Transfers of NQSOs and deferred compensation.

AuthorSair, Edward A.
PositionNonqualified stock options; divorce settlement

In Field Service Advice (FSA) 200005006, the IRS addressed the application of Sec. 83 to taxation of nonqualified stock options (NQSOs) exercised after a transfer pursuant to divorce.

In the FSA, an ex-husband transferred half of his compensatory options--incentive stock options (ISOs) and NQSOs--to his ex-wife as part of a divorce property settlement. The FSA concluded that the ISOs transferred to the former wife automatically became NQSOs, taxable under Sec. 83, due to the rules prohibiting transfers of ISOs. However, this particular conclusion is contrary to Sec. 424(c)(4)(A), which states that ISO transfers between spouses or incident to divorce "shall not be treated as a disposition."

Further, according to Sec. 424(c)(4)(B), when ISOs are transferred between spouses or incident to divorce, the same tax treatment that would have applied to the transferor applies to the transferee. In light of the statutory language, the FSA's conclusion for ISOs must be ignored.
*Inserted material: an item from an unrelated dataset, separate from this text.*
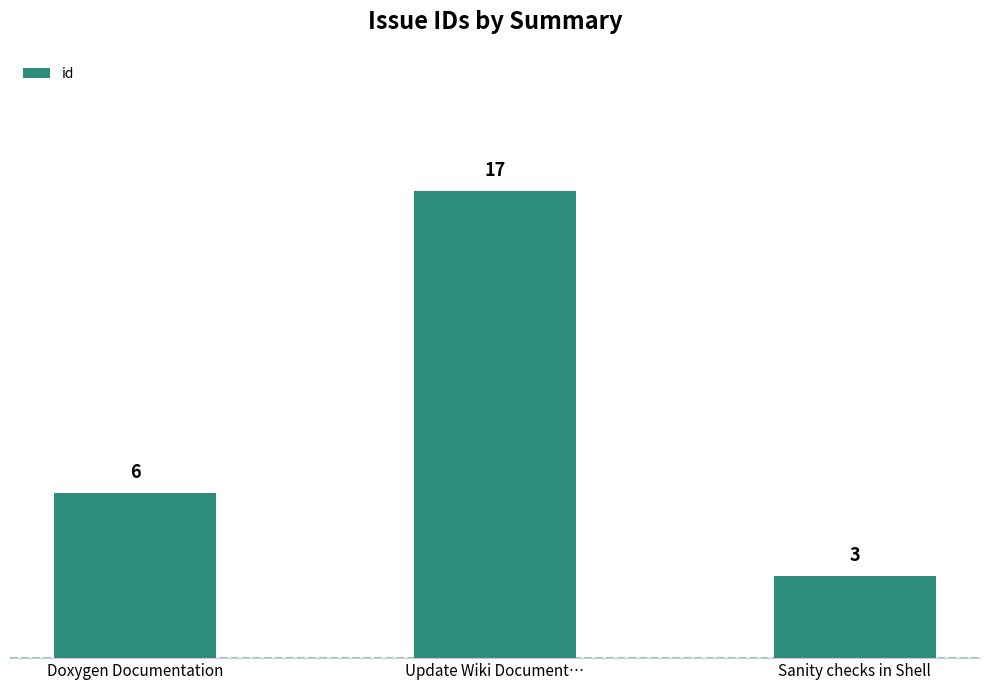

How many categories are shown in the chart?

3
When the ex-wife exercised the options, the ex-husband initially reported the spread as gain on his return, but subsequently submitted a claim for a refund, on the ground that the ex-wife's subsequent exercise of the NQSOs was not a taxable event for him.

The Office of Chief Counsel concluded that the ex-husband was correct. The FSA set forth the following guidelines for the taxation of compensatory stock options transferred pursuant to divorce:

  1. The ex-husband should have been taxed under Sec. 83 at the time of the transfer of the options to his ex-wife, instead of delaying recognition until his ex-wife exercised them. The income that the husband should have recognized was the option's fair market value on the transfer date.

  2. The ex-wife should receive a carry-over basis in the options under Sec. 1041(b).

  3. Neither the ex-husband nor the ex-wife should have been taxed when the ex-wife exercised the options.

  4. The ex-wife's tax consequences on the ultimate stock disposition should be governed by Sec. 1001.

    Again, these conclusions are only valid for NQSOs, not ISOs. An FSA is not binding on the IRS, but typically reflects its current thinking.